Common budget mistakes
Budgeting only for the asking price and being short by €100,000+ at completion. Underestimating renovation cost on resale stock, Marbella renovation runs €1,500–€3,500/m² for serious work. Forgetting that mortgage caps mean a €1.5M property purchase typically requires €600,000–€700,000 of equity even with the maximum loan. Assuming you can negotiate sellers down on transaction taxes (you cannot, they are fixed by law).
Get a real budget before you start viewing
Before you look at a single property, define the total cash you want to deploy. Subtract 10–13% (resale) or 14–16% (new build). Add any mortgage you can credibly secure. That number, not the asking price you can technically afford, is your real budget.
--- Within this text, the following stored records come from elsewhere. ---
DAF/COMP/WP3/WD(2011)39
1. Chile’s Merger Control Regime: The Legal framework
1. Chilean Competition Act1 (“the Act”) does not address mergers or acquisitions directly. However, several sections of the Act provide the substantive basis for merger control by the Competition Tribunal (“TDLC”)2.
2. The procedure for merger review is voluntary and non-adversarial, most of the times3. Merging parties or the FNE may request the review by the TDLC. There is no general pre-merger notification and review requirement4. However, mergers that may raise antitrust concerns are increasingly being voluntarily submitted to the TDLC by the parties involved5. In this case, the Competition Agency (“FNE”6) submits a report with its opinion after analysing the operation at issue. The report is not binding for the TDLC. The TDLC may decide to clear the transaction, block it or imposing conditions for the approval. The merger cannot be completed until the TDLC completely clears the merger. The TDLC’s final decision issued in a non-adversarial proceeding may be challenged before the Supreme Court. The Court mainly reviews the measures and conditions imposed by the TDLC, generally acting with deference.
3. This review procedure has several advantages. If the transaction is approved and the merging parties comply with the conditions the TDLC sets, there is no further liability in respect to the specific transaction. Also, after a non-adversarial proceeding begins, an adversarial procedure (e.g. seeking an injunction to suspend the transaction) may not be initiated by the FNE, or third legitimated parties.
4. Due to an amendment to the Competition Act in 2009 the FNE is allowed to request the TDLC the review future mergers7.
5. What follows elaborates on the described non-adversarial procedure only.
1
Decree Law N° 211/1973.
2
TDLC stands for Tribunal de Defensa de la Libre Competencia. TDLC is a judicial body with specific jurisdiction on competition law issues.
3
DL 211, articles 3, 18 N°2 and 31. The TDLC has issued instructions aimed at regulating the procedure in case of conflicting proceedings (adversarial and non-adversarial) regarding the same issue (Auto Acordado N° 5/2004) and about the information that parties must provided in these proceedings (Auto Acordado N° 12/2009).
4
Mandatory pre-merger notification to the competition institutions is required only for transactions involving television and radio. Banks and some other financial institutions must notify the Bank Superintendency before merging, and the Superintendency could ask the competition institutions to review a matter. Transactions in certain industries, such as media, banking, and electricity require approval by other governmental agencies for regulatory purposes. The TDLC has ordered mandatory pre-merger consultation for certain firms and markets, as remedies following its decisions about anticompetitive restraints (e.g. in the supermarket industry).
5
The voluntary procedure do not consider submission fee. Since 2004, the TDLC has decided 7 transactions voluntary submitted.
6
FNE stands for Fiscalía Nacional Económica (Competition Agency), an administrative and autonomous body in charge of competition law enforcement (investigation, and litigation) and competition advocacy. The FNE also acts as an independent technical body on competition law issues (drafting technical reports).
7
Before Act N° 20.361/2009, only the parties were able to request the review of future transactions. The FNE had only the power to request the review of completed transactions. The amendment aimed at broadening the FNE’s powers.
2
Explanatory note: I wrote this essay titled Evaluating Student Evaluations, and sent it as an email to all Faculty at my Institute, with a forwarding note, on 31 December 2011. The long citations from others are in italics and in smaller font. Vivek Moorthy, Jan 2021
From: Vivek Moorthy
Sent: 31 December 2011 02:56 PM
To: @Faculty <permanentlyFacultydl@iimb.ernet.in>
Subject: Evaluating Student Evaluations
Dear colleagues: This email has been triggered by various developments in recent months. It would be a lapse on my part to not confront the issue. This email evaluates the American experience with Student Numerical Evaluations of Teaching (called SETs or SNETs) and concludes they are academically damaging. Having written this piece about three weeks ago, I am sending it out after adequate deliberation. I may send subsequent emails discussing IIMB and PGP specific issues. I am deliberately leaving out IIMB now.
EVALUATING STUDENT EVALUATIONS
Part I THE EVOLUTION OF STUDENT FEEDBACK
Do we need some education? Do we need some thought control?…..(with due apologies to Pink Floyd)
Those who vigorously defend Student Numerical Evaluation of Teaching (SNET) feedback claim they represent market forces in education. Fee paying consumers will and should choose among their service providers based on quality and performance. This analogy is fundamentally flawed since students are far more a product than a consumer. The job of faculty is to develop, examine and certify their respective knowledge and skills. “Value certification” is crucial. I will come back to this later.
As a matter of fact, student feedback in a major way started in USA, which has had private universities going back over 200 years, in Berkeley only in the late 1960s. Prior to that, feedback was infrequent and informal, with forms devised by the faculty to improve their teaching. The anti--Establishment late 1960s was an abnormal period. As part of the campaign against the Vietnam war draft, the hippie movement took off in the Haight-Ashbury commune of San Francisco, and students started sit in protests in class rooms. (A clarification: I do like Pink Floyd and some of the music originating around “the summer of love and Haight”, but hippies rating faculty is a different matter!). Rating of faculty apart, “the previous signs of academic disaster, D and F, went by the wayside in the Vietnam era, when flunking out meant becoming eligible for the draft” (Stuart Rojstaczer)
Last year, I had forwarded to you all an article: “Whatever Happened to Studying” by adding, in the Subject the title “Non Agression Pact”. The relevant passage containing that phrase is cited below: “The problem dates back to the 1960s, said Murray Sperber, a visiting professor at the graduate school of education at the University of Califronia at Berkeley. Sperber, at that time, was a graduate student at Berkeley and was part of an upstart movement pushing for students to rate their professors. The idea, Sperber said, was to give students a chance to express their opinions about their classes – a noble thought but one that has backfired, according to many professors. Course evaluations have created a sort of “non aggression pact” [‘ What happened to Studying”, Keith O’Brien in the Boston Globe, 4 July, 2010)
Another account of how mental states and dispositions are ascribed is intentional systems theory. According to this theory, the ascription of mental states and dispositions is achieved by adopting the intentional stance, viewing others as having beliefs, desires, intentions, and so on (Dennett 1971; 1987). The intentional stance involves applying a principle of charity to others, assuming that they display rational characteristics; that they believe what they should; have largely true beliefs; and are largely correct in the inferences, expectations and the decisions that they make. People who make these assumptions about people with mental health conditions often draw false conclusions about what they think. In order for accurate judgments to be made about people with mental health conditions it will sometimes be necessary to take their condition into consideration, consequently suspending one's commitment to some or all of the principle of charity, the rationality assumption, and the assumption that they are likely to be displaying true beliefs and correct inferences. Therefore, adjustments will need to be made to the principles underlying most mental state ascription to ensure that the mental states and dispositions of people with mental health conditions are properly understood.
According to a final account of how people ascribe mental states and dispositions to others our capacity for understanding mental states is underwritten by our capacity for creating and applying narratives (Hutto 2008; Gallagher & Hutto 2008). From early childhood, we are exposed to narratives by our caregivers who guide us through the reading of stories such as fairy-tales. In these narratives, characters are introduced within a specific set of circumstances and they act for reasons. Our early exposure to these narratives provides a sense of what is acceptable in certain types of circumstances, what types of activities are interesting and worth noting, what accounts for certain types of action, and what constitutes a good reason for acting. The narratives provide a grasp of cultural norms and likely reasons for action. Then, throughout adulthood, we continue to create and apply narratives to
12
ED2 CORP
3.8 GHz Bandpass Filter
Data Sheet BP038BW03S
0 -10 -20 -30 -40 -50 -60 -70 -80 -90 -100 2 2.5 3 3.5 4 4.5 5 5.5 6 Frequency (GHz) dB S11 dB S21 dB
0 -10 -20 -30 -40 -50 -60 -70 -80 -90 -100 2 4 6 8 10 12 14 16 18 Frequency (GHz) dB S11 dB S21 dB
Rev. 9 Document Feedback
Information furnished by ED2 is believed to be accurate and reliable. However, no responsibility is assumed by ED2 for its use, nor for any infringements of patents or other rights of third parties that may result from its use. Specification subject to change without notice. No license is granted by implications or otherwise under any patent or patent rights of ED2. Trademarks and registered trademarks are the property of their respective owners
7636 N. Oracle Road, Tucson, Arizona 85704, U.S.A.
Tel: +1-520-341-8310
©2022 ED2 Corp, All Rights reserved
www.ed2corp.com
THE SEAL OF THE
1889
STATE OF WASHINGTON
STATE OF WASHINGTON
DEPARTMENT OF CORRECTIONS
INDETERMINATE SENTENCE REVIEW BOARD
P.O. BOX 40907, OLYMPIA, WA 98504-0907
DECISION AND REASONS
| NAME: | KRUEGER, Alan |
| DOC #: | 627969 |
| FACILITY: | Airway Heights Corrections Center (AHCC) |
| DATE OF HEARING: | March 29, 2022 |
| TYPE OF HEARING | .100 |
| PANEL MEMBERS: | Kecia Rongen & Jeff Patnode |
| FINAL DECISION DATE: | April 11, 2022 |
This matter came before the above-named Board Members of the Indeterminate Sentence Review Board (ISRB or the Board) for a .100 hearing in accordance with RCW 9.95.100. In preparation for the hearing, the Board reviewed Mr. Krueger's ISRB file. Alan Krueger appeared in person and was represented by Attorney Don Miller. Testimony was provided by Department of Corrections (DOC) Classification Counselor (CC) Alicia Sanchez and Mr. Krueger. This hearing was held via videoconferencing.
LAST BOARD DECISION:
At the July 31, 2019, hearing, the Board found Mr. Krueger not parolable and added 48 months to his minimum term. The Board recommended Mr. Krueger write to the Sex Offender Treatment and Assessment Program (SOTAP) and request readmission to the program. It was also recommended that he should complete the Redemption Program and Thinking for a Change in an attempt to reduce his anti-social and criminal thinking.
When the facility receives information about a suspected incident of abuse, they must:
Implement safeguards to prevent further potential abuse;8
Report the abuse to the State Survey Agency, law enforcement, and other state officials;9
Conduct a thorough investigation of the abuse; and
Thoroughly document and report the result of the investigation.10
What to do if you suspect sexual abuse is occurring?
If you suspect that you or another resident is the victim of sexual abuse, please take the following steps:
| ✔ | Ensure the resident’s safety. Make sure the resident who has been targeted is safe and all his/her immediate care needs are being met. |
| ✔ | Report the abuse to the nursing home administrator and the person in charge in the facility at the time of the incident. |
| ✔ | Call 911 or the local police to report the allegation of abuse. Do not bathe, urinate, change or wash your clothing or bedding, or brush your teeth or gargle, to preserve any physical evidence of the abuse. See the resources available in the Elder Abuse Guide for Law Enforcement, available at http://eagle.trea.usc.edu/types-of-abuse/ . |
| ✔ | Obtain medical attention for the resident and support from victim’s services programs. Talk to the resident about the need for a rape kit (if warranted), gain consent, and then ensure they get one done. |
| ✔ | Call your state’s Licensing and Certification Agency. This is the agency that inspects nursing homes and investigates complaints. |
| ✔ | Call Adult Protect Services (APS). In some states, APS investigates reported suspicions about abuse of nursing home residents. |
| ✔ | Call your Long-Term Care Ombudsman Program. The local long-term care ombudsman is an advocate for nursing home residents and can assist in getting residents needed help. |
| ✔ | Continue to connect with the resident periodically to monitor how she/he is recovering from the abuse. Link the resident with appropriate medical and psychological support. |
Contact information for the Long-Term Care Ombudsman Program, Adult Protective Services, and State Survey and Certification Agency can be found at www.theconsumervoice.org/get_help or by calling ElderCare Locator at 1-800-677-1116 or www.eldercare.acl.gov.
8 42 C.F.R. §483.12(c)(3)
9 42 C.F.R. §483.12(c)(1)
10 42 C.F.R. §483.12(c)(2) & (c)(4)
Tell us that number, and within 24 hours we'll send a shortlist that fits inside it cleanly across both the public market and off-market inventory.
Frequently asked questions
What is the minimum to buy a property in Marbella?+
Realistically around €350,000–€400,000 of total deployable capital. That buys an asking-price ceiling of €310,000–€350,000 (a small 1–2 bed apartment in Estepona town, San Pedro periphery or older parts of Marbella centre) plus the 10–13% in taxes and fees. Below that level, options on the Costa del Sol exist further west (Manilva, Casares) or further east (Fuengirola, Mijas Costa) but not inside Marbella itself.
How much are property taxes when buying in Marbella?+
On a resale property in Andalucía: 7% Property Transfer Tax (ITP). On a new-build property: 10% VAT plus 1.2% stamp duty (11.2% total). Plus 0.6–1.2% notary and registry fees and 1.0–1.5% legal fees regardless of resale or new build.
Can foreigners get a mortgage in Spain?+
Yes. Spanish banks lend to non-residents at 60–65% loan-to-value (70% for tax-residents). Current 30-year fixed rates run 3.0–3.4% for non-residents. Underwriting is on documented worldwide income; budget 12 weeks from application to drawdown.
Are there hidden costs of owning property in Marbella?+
Not hidden, but underestimated. Annual IBI (0.4–1.1% of cadastral value), community fees (€150 to €2,000+ monthly), non-resident income tax for second-home owners, plus pool, garden and insurance. A villa in a gated community in Sierra Blanca or La Zagaleta can cost €30,000–€100,000+ per year in pure ongoing costs even if you never visit.
Should I buy in cash or with a mortgage?+
It depends on opportunity cost. Cash gets you faster completions, stronger negotiating positions and zero financing risk. A mortgage at 3% locked in for 30 years can be highly accretive if your invested capital earns above that. Most international buyers in the €1–3M range take a 50–60% LTV Spanish mortgage; above €3M, cash purchases become more common.